In den landesweit elf Kontrollvereinen waren zum Stichtag Ende Februar noch 275 Betriebe mit 96.475 Kühen organisiert. Binnen eines halben Jahres verlor der LKV in der Milchkontrolle zehn Betriebe, die Kuhzahl reduzierte sich um immerhin 2.293 Tiere. Die Durchschnittsgröße der Herden liegt jetzt bei 351 Kühen. Das sind vier mehr als zum Ende der Prüfjahres 2019/2020 und elf mehr als zum Vorjahreszeitpunkt.

Die durchschnittliche Zellzahl in der Rohmilch lag demgegenüber bei 282.000/ml, sie nahm also um 22.000/ml zu. Die mittlere Gesamtleistung der lebenden Kühe verbesserte sich im Vergleich zum Vorjahr um 326 kg auf 21.992 kg Milch. Die Lebensleistung der gemerzten Kühe der vergangenen zwölf Monate lag bei 29.119 kg Milch. Das entspricht einem Zuwachs von 755 kg im Vergleich zum Jahr zuvor. Die Nutzungsdauer der Kühe erhöhte sich außerdem leicht von 34,9 auf 35,5 Monate.
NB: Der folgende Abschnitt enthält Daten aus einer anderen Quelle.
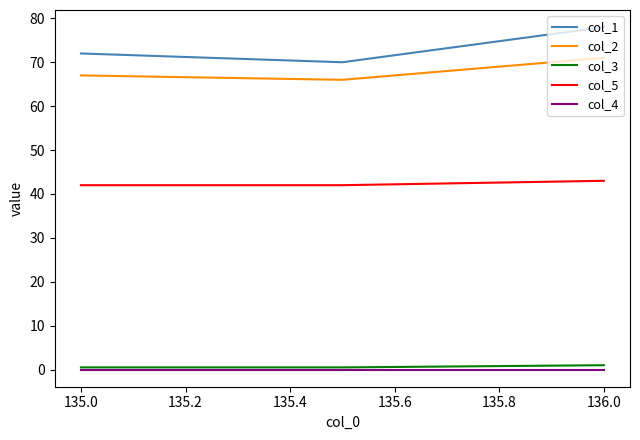

What is the maximum value shown in the chart?

78.0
Das Viertel der besten Betriebe in der Milchkontrolle konnte die Lebensleistung ihrer aktiven Kühe um immerhin 570 kg auf 24.424 kg Milch steigern. Die gemerzten Kühe dieser Höfe erreichten eine Leistung von 32.781 kg Milch. Diese Tiere legten entsprechend um 1.096 kg zu – bei einer Nutzungsdauer von knapp drei Jahren (36,9 Monate, +0,9).

Milchleistung: KV Jessen bleibt Spitze

Die größten Kuhbestände in der Milchkontrolle verzeichneten zur Halbzeit des laufenden Prüfjahres die Kontrollvereine Salzwedel, Stendal/Havelberg/Genthin sowie Elbaue. Sie können unter dem Strich jeweils rund 12.000 Tiere vorweisen. An der Spitze bei der Leistung steht weiterhin der Verein Jessen mit aktuell 4.804 kg Milch im Mittel von gut 5.600 Kühen. Das ist zugleich der kleinste Kuhbestand aller Kontrollvereine. Dahinter rangieren mit Leistungen von 4.100 kg bis 4.150 kg je Kuh ziemlich gleichauf die Kontrollvereine Saale-Südharz, Osterburg, Naumburg, Salzwedel und Elbaue.